I'm a photographer by trade.....so I took a few "_gun porn_" pics of my new aquisition!!:smt033

Enjoy!


----------



## DevilsJohnson (Oct 21, 2007)

Neat pic..hows it shoot?


----------



## cupsz71 (Nov 19, 2007)

DevilsJohnson said:


> Neat pic..hows it shoot?


Thanks!

It actually shoots really........_.smooth_. I found it to have very little recoil and a good point of aim at a 6°Clock hold at 10-12 yrds.

This is my 1st target:










and the reason WHY I went ahead and bought it.:smt023 Although I can't explain just where the 15th round went??

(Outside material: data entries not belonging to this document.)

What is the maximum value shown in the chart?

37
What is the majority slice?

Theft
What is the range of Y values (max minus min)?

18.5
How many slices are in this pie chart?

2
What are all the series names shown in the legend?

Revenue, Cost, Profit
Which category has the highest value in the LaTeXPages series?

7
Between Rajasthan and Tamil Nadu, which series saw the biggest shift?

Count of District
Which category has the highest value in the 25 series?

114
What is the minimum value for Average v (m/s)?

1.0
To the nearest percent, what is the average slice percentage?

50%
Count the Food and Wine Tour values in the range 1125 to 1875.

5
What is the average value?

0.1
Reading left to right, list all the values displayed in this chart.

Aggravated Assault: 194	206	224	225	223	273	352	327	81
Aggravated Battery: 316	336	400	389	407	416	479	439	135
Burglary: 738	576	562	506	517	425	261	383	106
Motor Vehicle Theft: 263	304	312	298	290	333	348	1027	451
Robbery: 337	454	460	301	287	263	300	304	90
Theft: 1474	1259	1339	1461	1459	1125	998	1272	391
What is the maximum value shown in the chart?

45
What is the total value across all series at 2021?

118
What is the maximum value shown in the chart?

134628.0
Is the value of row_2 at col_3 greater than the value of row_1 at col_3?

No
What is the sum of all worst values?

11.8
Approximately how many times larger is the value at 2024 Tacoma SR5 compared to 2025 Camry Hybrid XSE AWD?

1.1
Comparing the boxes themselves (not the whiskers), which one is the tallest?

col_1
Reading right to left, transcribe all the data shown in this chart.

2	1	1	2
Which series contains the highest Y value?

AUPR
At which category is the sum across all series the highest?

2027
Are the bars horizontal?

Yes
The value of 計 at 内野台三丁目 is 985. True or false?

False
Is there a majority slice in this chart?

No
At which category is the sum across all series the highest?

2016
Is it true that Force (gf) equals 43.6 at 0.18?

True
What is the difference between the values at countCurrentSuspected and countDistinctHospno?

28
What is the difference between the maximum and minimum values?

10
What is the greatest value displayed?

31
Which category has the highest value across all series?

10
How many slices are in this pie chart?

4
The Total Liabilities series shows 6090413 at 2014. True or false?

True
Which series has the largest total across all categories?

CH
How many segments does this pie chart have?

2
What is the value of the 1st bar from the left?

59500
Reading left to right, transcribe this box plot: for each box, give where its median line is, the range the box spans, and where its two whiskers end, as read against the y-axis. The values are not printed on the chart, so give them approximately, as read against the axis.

The trigger is a BEAST at full DA, but the SA quite light. I plan to use a snap-cap and work the trigger and see if that helps.


----------



## DevilsJohnson (Oct 21, 2007)

I had the same weapon about a year ago. Smith really has stepped up their quality in their semi autos over the last 5-6 years. The only reason I got rid of the one I had was I was starting to get way too many 9mm I thought and went to unload a few. I kept a 226 Sig and a 1911 Springer as the only two 9mms in my collection. I don't regret keeping either but that 5906 was a good shooting 9mm. And the money bought me a nice 229 Sig in 40.:smt033

Those are pretty good pistols. They handle real well in a double tap/rapid fire situation. Smith is overlooked sometimes being they are pretty pricey an the auto history really doesn't reflect a reason for the cost (my opinion anyway) but the 2nd gen got better and the 3rd are really nice. I still think they are a little too expensive but I don't know many that regret getting one of the newer semi autos.

That one looks to be in excellent shape. 300 rounds it's not even past new yet by any scale. The more you use it I'm sure you will get even better with it. Though your first target is a pretty darn good one from where I'm standing. Mine had great range. I used it at upwards of 50 yards and wouldn't have much trouble getting on target. The weight and balance is really nice on those. Looks like you found a keeper. I hope you get a long time of great shooting from her. :smt023


----------



## beretta-neo (Mar 11, 2009)

that is an extremely nice pistol


----------



## dondavis3 (Aug 2, 2009)

Congratulations - I have one of those too and it is a real good gun ... I think you're gonna like it.

Oh and good shooting 

:smt1099


----------